Regularization is a linguistic phenomenon observed in language acquisition, language development, and language change typified by the replacement of irregular forms in morphology or syntax by regular ones. Examples are "gooses" instead of "geese" in child speech and replacement of the Middle English plural form for "cow", "kine", with "cows". Regularization is a common process in natural languages; regularized forms can replace loanword forms (such as with "cows" and "kine") or coexist with them (such as with "formulae" and "formulas" or "hepatitides" and "hepatitises").

Erroneous regularization is also called overregularization. In overregularization the regular ways of modifying or connecting words are mistakenly applied to words that require irregular modifications or connections. It is a normal effect observed in the language of beginner and intermediate language-learners, whether native-speaker children or foreign-speaker adults. Because most natural languages have some irregular forms, moving beyond overregularization is a part of mastering them. Usually learners' brains move beyond overregularization naturally, as a consequence of being immersed in the language.

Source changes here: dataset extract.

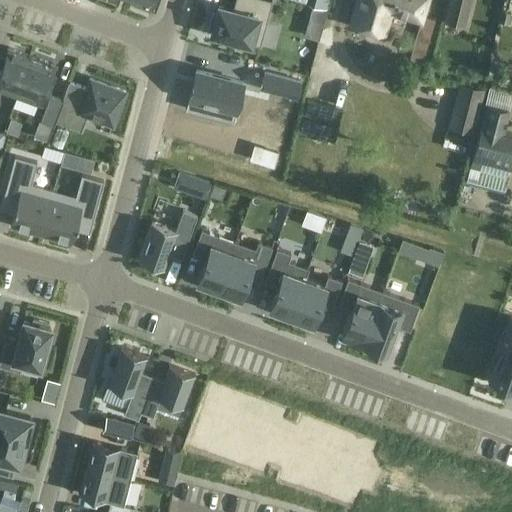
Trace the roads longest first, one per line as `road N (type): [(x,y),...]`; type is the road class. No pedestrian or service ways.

The same person may sometimes overregularize and sometimes say the correct form. Native-speaker adults can overregularize, but this does not happen often.

Comparison and contrast with phonetic overcompensation 

Phonetic overcompensation, one form of hypercorrection, can be compared and contrasted with overregularization.

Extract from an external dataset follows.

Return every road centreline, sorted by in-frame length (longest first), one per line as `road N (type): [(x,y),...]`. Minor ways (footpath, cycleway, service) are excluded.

In both cases, a learner must master the automatic overriding of a rule to the point that it happens unconsciously and instantly—one case being phonetic, the other being morphologic. (The neurologic mechanisms of how that happens are still being investigated. Perhaps the brain needs practice in sidestepping the rule entirely as the needed objects [e.g., phonetic strings or past-tense inflected verb forms] are called directly instead of being derived on-the-fly via the rule.)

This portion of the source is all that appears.